My brain thinks my body is roughly twenty years old, that is patently untrue. I am 46.5 years old and I have wrecked my body throughout the years by chasing different shaped balls like a golden retriever. I have had my right knee operated on, on four separate occasions, broken my leg, arm, nose, clavicle, ankle, fingers, teeth, ribs, snapped my patella amongst other more minor injuries. So why is it am I surprised that I have a few mild movement issues. People survive car accidents with fewer injuries than I have experienced. Nevertheless I still labour under the misapprehension that I can do the things I could whilst at University twenty five glorious years ago, when sleep and nutrition were optional extras. When I could sprint all day and jump like a salmon, I exaggerate slightly, but not a great deal. Now I can barely jog and you would need an electron microscope to see whether my whole foot had left the floor. I play football with other oldies on a Tuesday night, but we still think “we got the skills” but we play in slow motion. In our heads the game if frenetic, in reality it is pedestrian. Middle aged men need to drop the egotism and bravura, we think we a sagacious and irreplaceable. We mansplain, we patronise and we think too much of ourselves. We ain’t all that, our physical prowess is on the wane and we need to accept this . Time to wise up fellas.

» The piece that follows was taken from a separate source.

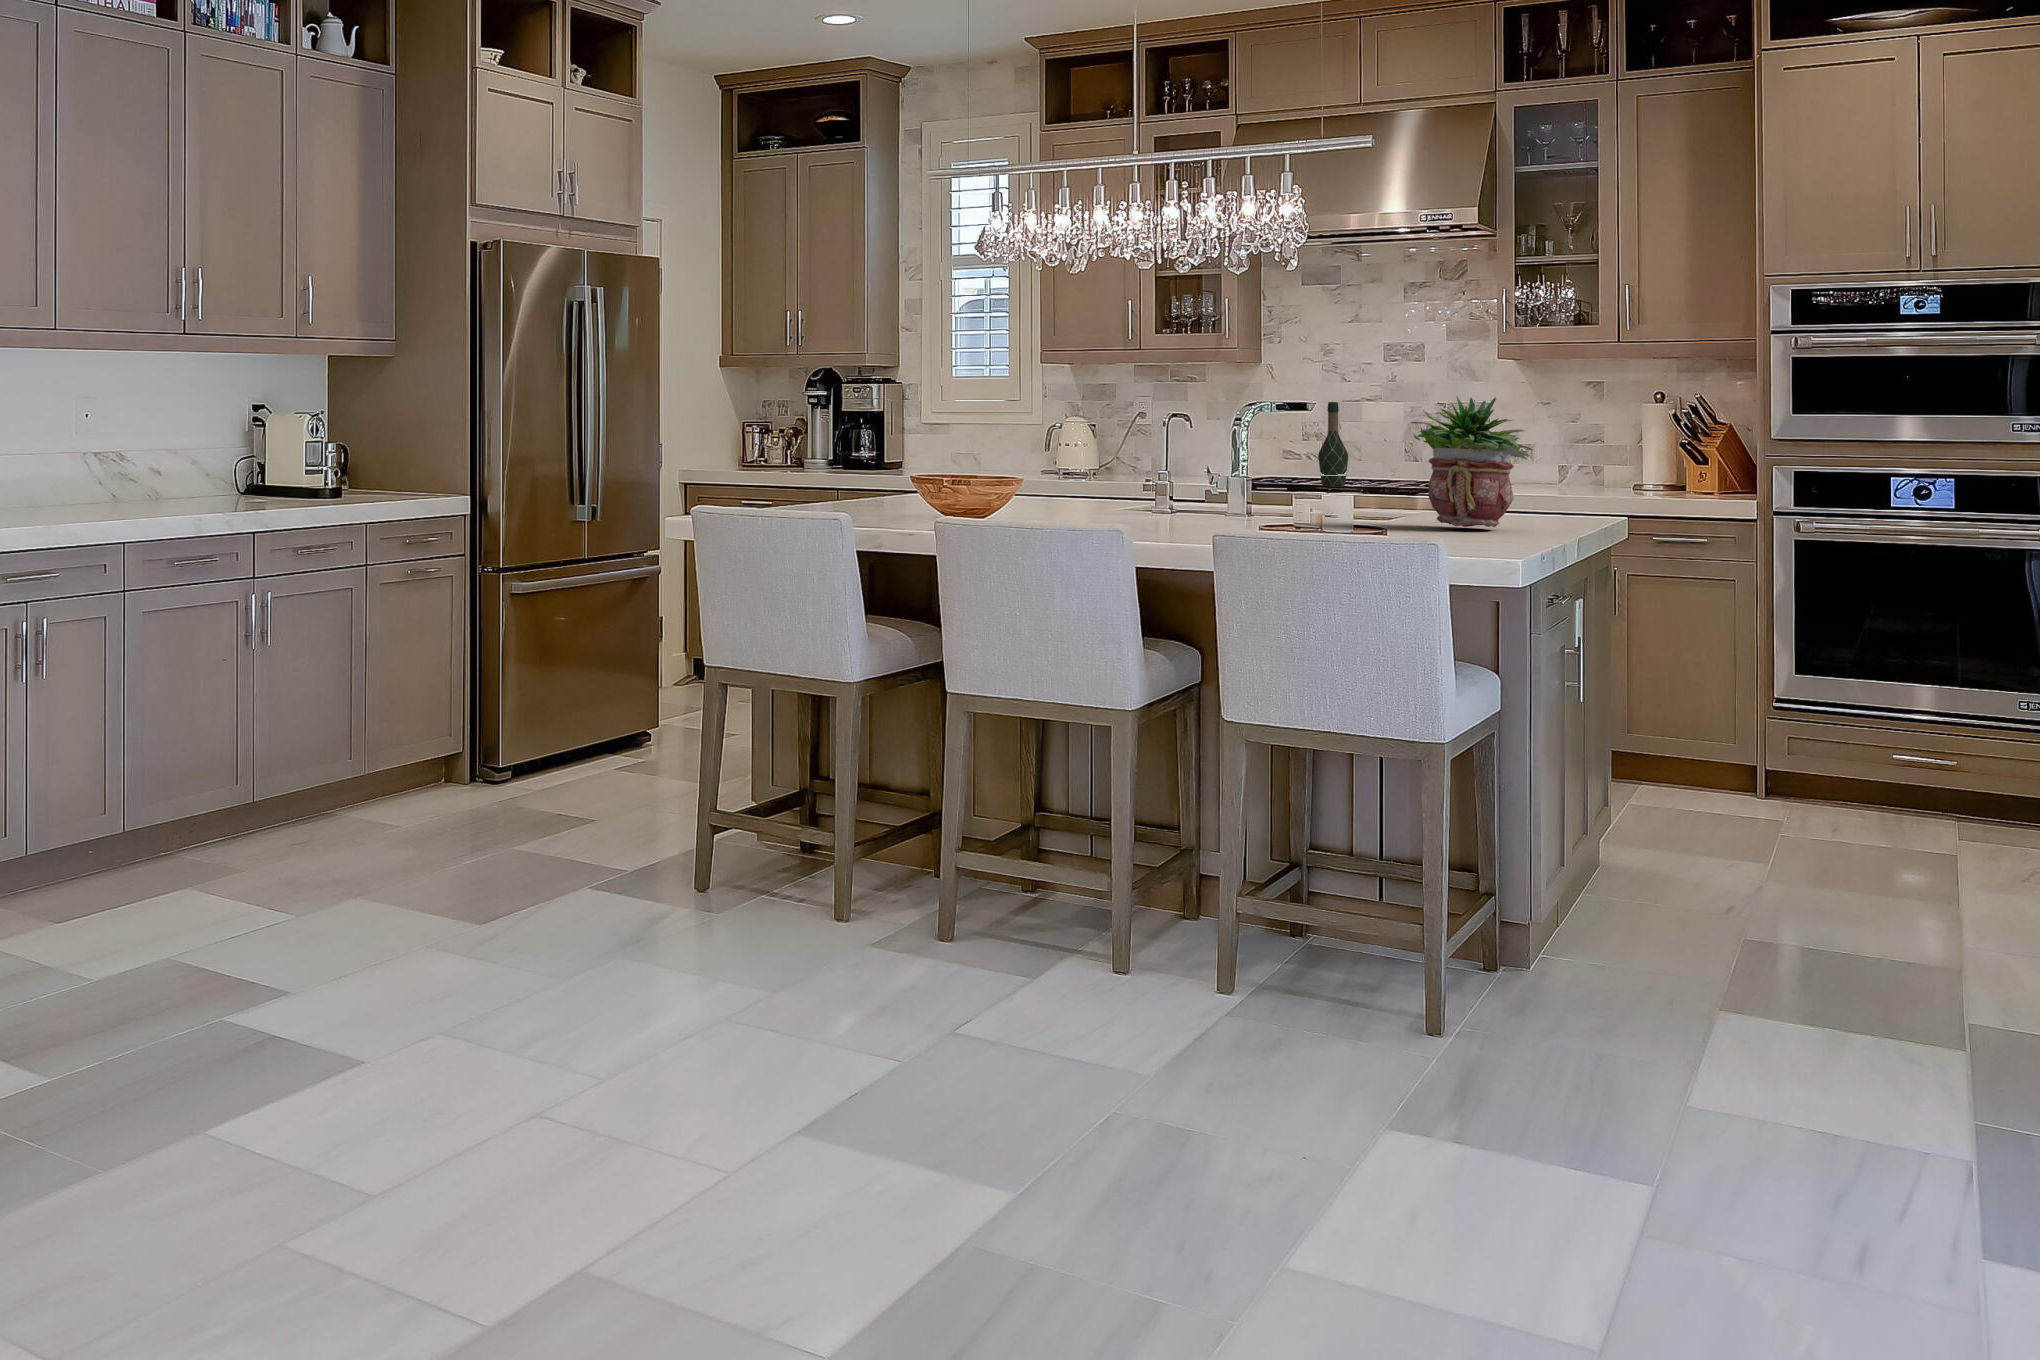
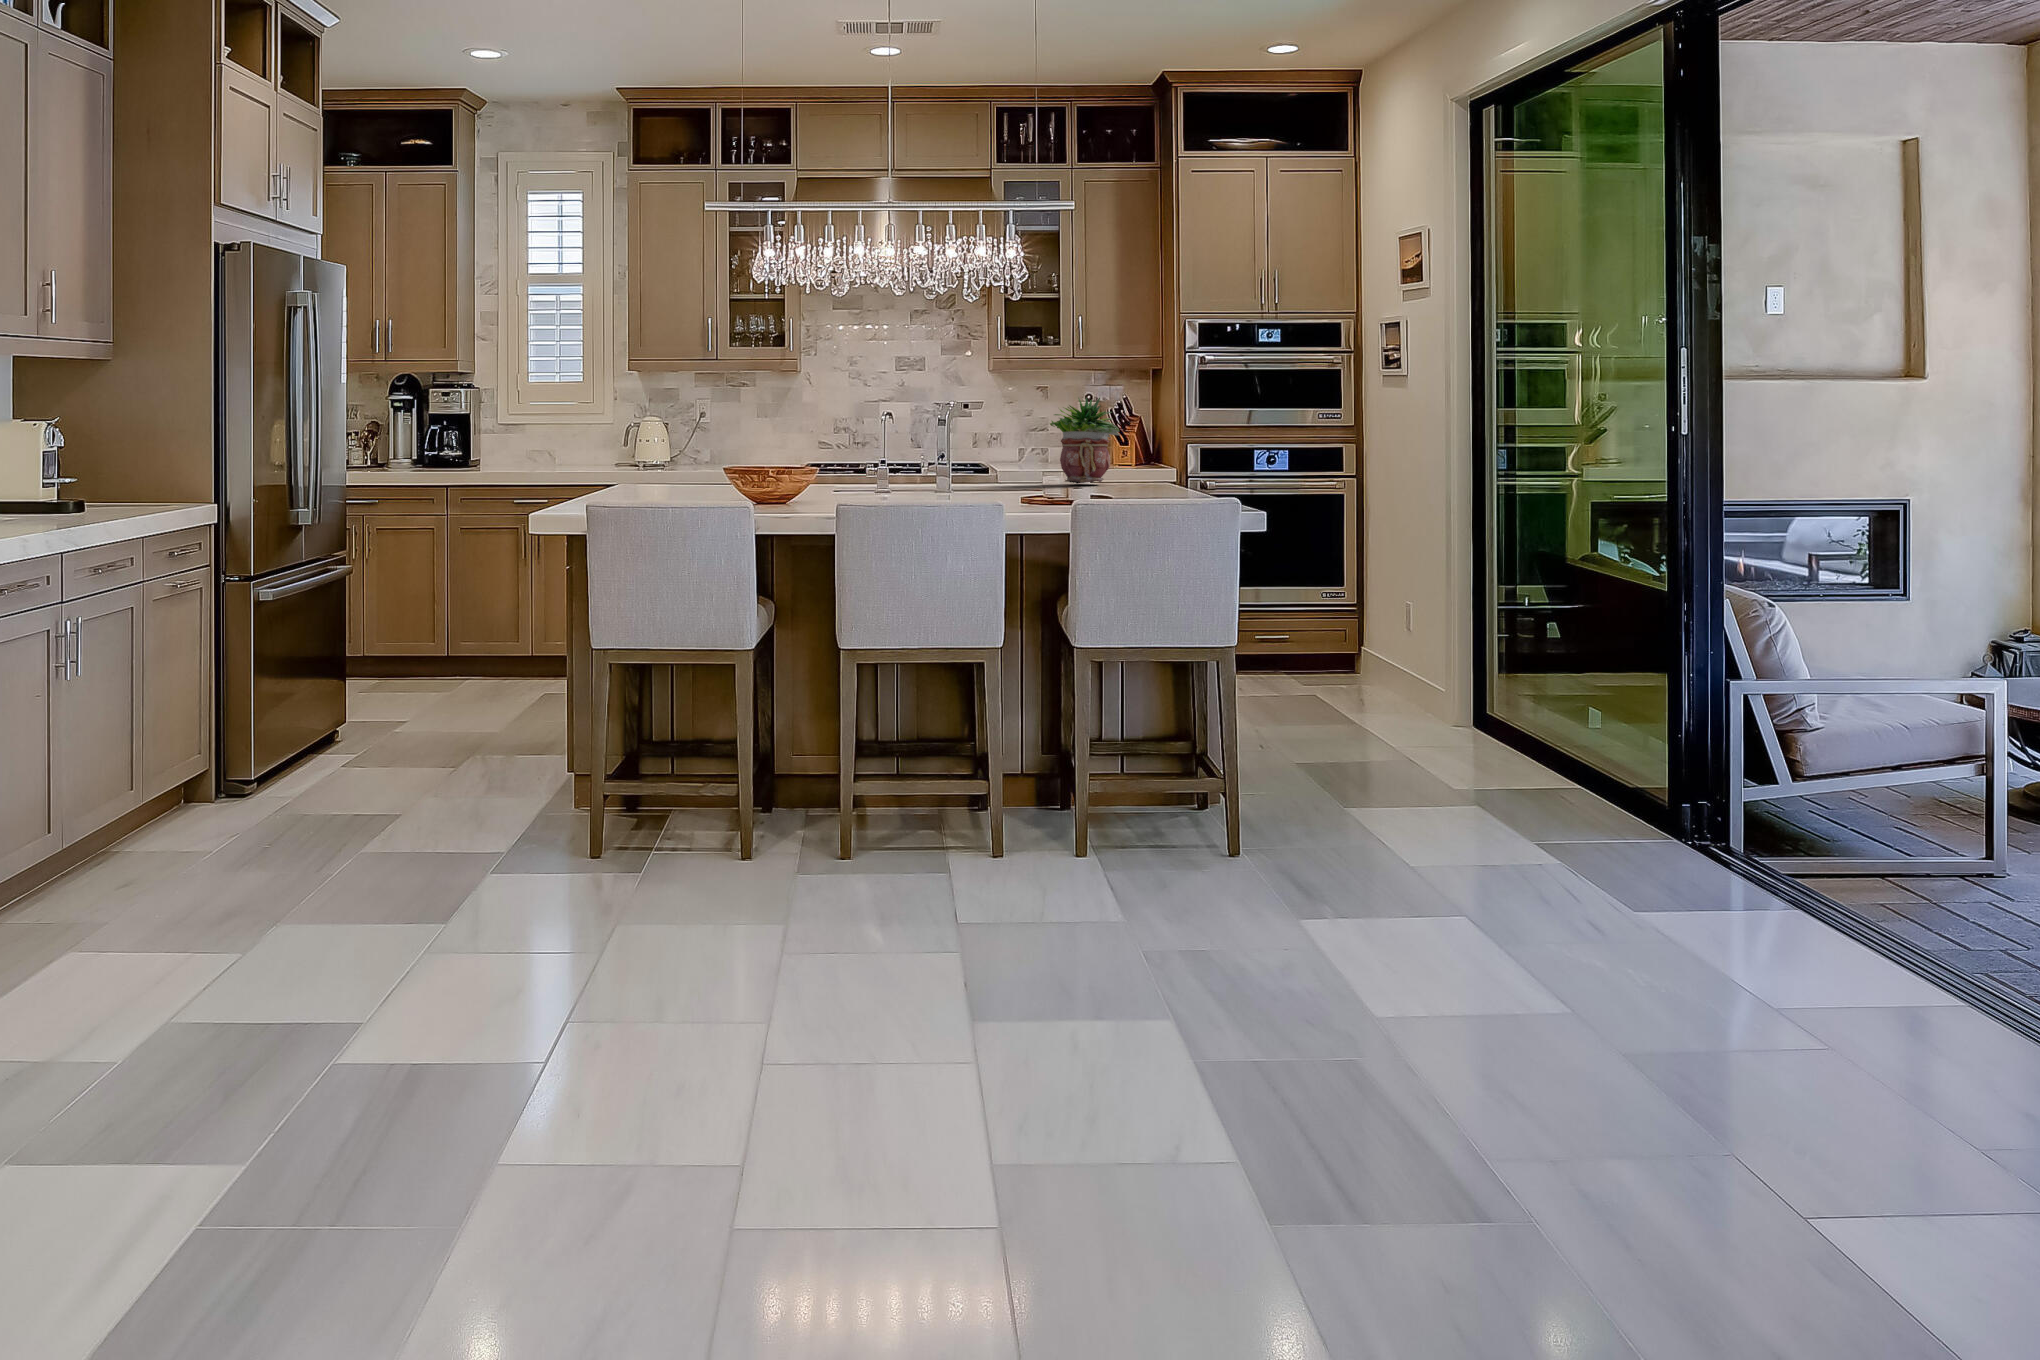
wine bottle: present [1318,402,1348,487] -> none [849,402,869,465]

However the real villains here are the forty/ fifty somethings David Beckham and Hugh Jackman who are living in the bodies of twenty year while being middle aged. It is just unrealistic… for the rest of the pudgy middle aged men in the world who watch them flexing and cavorting on the Graham Norton sofa. The must live on quinoa and kale, not red wine and biscuits. So it is reasonable to conclude my movement difficulties are not all Parkinson’s related and in fact unrealistic expectations are the enemy, that middle age and David Beckham.
My solution to PD.
I think Charles Darwin may be the saviour of middle aged males with PD. I know this is from left field and not a theory that has gained traction with the medical research community. However, I expect the telephone to be red hot with calls from Oxford, Cambridge & MIT when this blog is posted. Middle aged men with PD have a deficiency of the chemical dopamine. As we evolve over the next few decades, middle aged men with PD we will develop a process which will shut down the production of unnecessary hair (such as nasal, ear and eye brow), our bodies will then use the unused energy to create more dopamine. Job done. Nobel prize on the way. Simple yet effective.
Suffering from PD.
I have Parkinson’s, I don’t bloody suffer from it. No way. I have Parkinson’s disease but it does not define me, I won’t let it. That is where my raggle taggle group of friends come to the fore. We have history, the knew before and frankly they don’t care about PD. They remember the time when I fell off my stool in a club in Ayia Napa, they remember when my car nearly got hit my a level crossing gate after a Sunday game in Sheen, they know me. The don’t judge me on a little shaking or a shuffle here and there. They even go to the bar for me, which is surprising as it is kind, that level of empathy is rarely seen amongst these fellas. An example of this is when one of our friends asked someone who could have been me to get him breakfast,as he was feeling unwell, the response was short. Subsequently he was tested for vials disease. They are a tough crowd, we are a tough crowd but we look out for each other. We have been there for the weddings, the christenings, the weekends away but we have also been there for the deaths of parents, the spousal illness, the redundancies and difficulties that come with being a parent or even becoming a parent. We are always there for each other. We see each other through the wide angle lens, we have known each other since we were literally in short trousers and PD is only a small part of me and they get that. As a wise Aussie once said:
Understand that friends come and go, but for the precious few you should hold on
Work hard to bridge the gaps in geography and lifestyle because the older you get
the more you need the people you knew when you were young- Baz Luhrmann.
These are my problems, you tell me yours.